**ASSIGNMENT A:** Which variable does the patch email about the cpu_cooling deadlock say can be deleted?
**ASSIGNMENT B:** Pick up the patch email about the cpu_cooling deadlock after its last sentence and keep it going.

**READING TEXT:**
▽

On Fri, Mar 10, 2017 at 7:33 PM, Matthew Wilcox <mawilcox@microsoft.com> wrote:
> (compile tested only ... obviously)
>
> From cd5401d81633d5e48e39d67d4e65156e6759537e Mon Sep 17 00:00:00 2001
> From: Matthew Wilcox <mawilcox@microsoft.com>
> Date: Fri, 10 Mar 2017 13:22:53 -0500
> Subject: [PATCH] thermal: Fix potential deadlock in cpu_cooling
>
> I expanded the scope of cooling_list_lock a little too far; it was
> not just covering cpufreq_dev_count, it was also covering the calls
> to cpufreq_register_notifier() and cpufreq_unregister_notifier().
> Since cooling_list_lock is also used within cpufreq_thermal_notifier(),
> lockdep reports a potential deadlock.  I don't think that's actually
> possible, but it's easy enough to make it impossible by testing the
> condition under cooling_list_lock and dropping the lock before calling
> cpufreq_register_notifier().
>
> As a bonus, I noticed that cpufreq_dev_count is only used for the purpose
> of knowing whether this is the first or last cooling device registered,
> and we know that anyway because we know whether the list transitioned
> between empty and not-empty.  So we can delete that variable too.

△

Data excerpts
▽

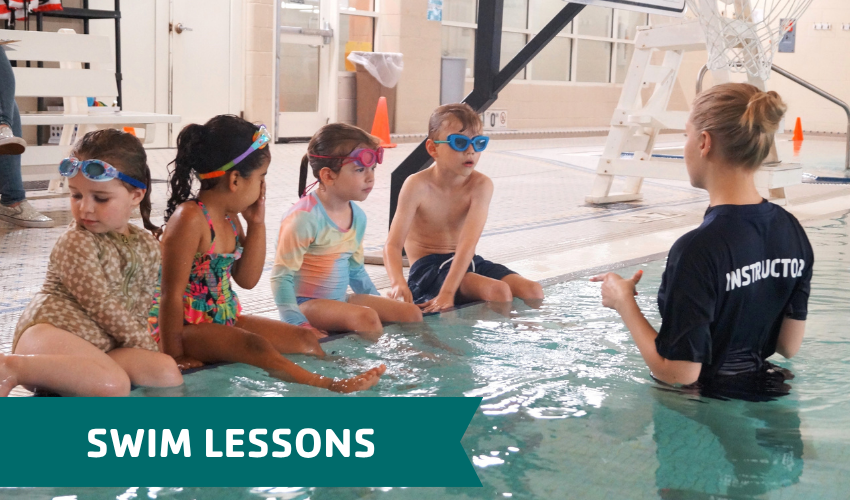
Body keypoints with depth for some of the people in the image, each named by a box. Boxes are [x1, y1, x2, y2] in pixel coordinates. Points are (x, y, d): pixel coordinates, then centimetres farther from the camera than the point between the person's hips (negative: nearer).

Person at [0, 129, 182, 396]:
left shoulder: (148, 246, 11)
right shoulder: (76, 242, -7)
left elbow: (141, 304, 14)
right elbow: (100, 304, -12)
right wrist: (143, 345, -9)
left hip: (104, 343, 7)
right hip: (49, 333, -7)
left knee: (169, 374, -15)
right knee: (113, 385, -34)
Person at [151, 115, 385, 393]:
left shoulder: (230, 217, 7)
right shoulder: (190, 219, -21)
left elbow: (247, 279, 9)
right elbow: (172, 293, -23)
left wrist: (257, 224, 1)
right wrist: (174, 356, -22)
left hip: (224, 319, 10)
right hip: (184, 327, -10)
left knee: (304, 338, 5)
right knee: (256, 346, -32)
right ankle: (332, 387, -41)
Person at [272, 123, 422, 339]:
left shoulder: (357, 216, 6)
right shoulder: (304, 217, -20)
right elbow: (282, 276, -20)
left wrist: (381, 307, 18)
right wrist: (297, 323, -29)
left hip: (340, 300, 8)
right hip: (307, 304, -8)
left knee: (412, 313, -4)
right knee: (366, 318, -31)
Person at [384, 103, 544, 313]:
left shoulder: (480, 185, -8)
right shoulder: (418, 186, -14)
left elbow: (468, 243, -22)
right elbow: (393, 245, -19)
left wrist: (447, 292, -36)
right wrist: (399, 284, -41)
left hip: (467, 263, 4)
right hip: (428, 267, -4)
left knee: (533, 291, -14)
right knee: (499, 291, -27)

△

**TASK OUTPUT A:** cpufreq_dev_count

**TASK OUTPUT B:**
>
> Fixes: ae606089621ef0349402cfcbeca33a82abbd0fd0
> Reported-by: Russell King <linux@armlinux.org.uk>
> Signed-off-by: Matthew Wilcox <mawilcox@microsoft.com>

Looks good to me.

Acked-by: Rafael J. Wysocki <rafael.j.wysocki@intel.com>

> ---
>  drivers/thermal/cpu_cooling.c | 20 +++++++++++---------
>  1 file changed, 11 insertions(+), 9 deletions(-)
>
> diff --git a/drivers/thermal/cpu_cooling.c b/drivers/thermal/cpu_cooling.c
> index 91048eeca28b..11b5ea685518 100644
> --- a/drivers/thermal/cpu_cooling.c
> +++ b/drivers/thermal/cpu_cooling.c
> @@ -107,8 +107,6 @@ struct cpufreq_cooling_device {
>  };
>  static DEFINE_IDA(cpufreq_ida);
>
> -static unsigned int cpufreq_dev_count;
> -
>  static DEFINE_MUTEX(cooling_list_lock);
>  static LIST_HEAD(cpufreq_dev_list);
>
> @@ -771,6 +769,7 @@ __cpufreq_cooling_register(struct device_node *np,
>         unsigned int freq, i, num_cpus;
>         int ret;
>         struct thermal_cooling_device_ops *cooling_ops;
> +       bool first;
>
>         if (!alloc_cpumask_var(&temp_mask, GFP_KERNEL))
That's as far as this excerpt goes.